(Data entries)
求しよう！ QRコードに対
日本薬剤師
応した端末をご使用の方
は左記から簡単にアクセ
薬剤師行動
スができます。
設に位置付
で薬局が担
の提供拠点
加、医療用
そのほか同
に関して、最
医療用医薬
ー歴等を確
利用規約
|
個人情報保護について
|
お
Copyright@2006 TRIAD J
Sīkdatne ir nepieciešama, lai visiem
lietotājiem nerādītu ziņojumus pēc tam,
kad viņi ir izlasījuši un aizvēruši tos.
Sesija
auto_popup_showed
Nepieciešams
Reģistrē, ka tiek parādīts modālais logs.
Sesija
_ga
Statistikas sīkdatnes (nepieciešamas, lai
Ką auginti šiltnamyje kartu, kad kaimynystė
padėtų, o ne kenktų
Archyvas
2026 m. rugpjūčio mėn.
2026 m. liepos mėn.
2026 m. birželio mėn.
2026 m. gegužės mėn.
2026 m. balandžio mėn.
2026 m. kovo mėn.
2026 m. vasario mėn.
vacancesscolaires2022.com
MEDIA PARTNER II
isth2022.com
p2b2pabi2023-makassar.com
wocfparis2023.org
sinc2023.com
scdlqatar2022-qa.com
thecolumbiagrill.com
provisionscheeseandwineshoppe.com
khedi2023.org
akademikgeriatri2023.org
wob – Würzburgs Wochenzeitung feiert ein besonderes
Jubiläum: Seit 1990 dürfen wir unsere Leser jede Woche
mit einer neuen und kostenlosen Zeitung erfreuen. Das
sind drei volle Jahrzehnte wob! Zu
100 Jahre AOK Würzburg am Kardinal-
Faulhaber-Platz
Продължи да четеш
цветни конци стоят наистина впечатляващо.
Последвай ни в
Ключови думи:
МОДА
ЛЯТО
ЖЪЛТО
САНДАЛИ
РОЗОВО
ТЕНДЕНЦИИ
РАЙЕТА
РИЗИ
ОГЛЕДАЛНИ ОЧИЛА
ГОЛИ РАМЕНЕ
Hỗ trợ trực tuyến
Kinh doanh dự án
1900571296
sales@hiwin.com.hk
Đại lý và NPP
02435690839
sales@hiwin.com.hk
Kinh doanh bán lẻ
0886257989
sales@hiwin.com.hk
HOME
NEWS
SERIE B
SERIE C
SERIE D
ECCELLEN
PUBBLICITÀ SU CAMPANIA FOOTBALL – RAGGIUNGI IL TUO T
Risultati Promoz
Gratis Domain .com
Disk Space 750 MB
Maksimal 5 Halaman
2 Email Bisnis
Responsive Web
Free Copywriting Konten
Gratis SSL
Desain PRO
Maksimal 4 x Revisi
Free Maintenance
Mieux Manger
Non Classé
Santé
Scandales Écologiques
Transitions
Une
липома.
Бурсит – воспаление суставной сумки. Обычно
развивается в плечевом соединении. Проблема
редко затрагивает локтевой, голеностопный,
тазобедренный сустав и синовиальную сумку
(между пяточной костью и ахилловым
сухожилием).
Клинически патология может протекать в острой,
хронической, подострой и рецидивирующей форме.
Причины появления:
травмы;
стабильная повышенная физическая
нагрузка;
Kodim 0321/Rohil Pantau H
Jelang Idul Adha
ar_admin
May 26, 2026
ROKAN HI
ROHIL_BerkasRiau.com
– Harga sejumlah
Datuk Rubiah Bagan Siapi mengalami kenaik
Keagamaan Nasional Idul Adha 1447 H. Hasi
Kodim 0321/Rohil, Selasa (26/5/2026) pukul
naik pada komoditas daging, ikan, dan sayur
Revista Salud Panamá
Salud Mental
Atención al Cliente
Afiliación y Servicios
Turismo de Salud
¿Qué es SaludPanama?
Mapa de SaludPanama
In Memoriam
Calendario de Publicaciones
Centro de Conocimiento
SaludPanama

■ **ACTIVITY**: An exact copy of all the records is the only acceptable answer.

■ **EXERCISE SOLUTION**:
求しよう！ QRコードに対
日本薬剤師
応した端末をご使用の方
は左記から簡単にアクセ
薬剤師行動
スができます。
設に位置付
で薬局が担
の提供拠点
加、医療用
そのほか同
に関して、最
医療用医薬
ー歴等を確
利用規約
|
個人情報保護について
|
お
Copyright@2006 TRIAD J
Sīkdatne ir nepieciešama, lai visiem
lietotājiem nerādītu ziņojumus pēc tam,
kad viņi ir izlasījuši un aizvēruši tos.
Sesija
auto_popup_showed
Nepieciešams
Reģistrē, ka tiek parādīts modālais logs.
Sesija
_ga
Statistikas sīkdatnes (nepieciešamas, lai
Ką auginti šiltnamyje kartu, kad kaimynystė
padėtų, o ne kenktų
Archyvas
2026 m. rugpjūčio mėn.
2026 m. liepos mėn.
2026 m. birželio mėn.
2026 m. gegužės mėn.
2026 m. balandžio mėn.
2026 m. kovo mėn.
2026 m. vasario mėn.
vacancesscolaires2022.com
MEDIA PARTNER II
isth2022.com
p2b2pabi2023-makassar.com
wocfparis2023.org
sinc2023.com
scdlqatar2022-qa.com
thecolumbiagrill.com
provisionscheeseandwineshoppe.com
khedi2023.org
akademikgeriatri2023.org
wob – Würzburgs Wochenzeitung feiert ein besonderes
Jubiläum: Seit 1990 dürfen wir unsere Leser jede Woche
mit einer neuen und kostenlosen Zeitung erfreuen. Das
sind drei volle Jahrzehnte wob! Zu
100 Jahre AOK Würzburg am Kardinal-
Faulhaber-Platz
Продължи да четеш
цветни конци стоят наистина впечатляващо.
Последвай ни в
Ключови думи:
МОДА
ЛЯТО
ЖЪЛТО
САНДАЛИ
РОЗОВО
ТЕНДЕНЦИИ
РАЙЕТА
РИЗИ
ОГЛЕДАЛНИ ОЧИЛА
ГОЛИ РАМЕНЕ
Hỗ trợ trực tuyến
Kinh doanh dự án
1900571296
sales@hiwin.com.hk
Đại lý và NPP
02435690839
sales@hiwin.com.hk
Kinh doanh bán lẻ
0886257989
sales@hiwin.com.hk
HOME
NEWS
SERIE B
SERIE C
SERIE D
ECCELLEN
PUBBLICITÀ SU CAMPANIA FOOTBALL – RAGGIUNGI IL TUO T
Risultati Promoz
Gratis Domain .com
Disk Space 750 MB
Maksimal 5 Halaman
2 Email Bisnis
Responsive Web
Free Copywriting Konten
Gratis SSL
Desain PRO
Maksimal 4 x Revisi
Free Maintenance
Mieux Manger
Non Classé
Santé
Scandales Écologiques
Transitions
Une
липома.
Бурсит – воспаление суставной сумки. Обычно
развивается в плечевом соединении. Проблема
редко затрагивает локтевой, голеностопный,
тазобедренный сустав и синовиальную сумку
(между пяточной костью и ахилловым
сухожилием).
Клинически патология может протекать в острой,
хронической, подострой и рецидивирующей форме.
Причины появления:
травмы;
стабильная повышенная физическая
нагрузка;
Kodim 0321/Rohil Pantau H
Jelang Idul Adha
ar_admin
May 26, 2026
ROKAN HI
ROHIL_BerkasRiau.com
– Harga sejumlah
Datuk Rubiah Bagan Siapi mengalami kenaik
Keagamaan Nasional Idul Adha 1447 H. Hasi
Kodim 0321/Rohil, Selasa (26/5/2026) pukul
naik pada komoditas daging, ikan, dan sayur
Revista Salud Panamá
Salud Mental
Atención al Cliente
Afiliación y Servicios
Turismo de Salud
¿Qué es SaludPanama?
Mapa de SaludPanama
In Memoriam
Calendario de Publicaciones
Centro de Conocimiento
SaludPanama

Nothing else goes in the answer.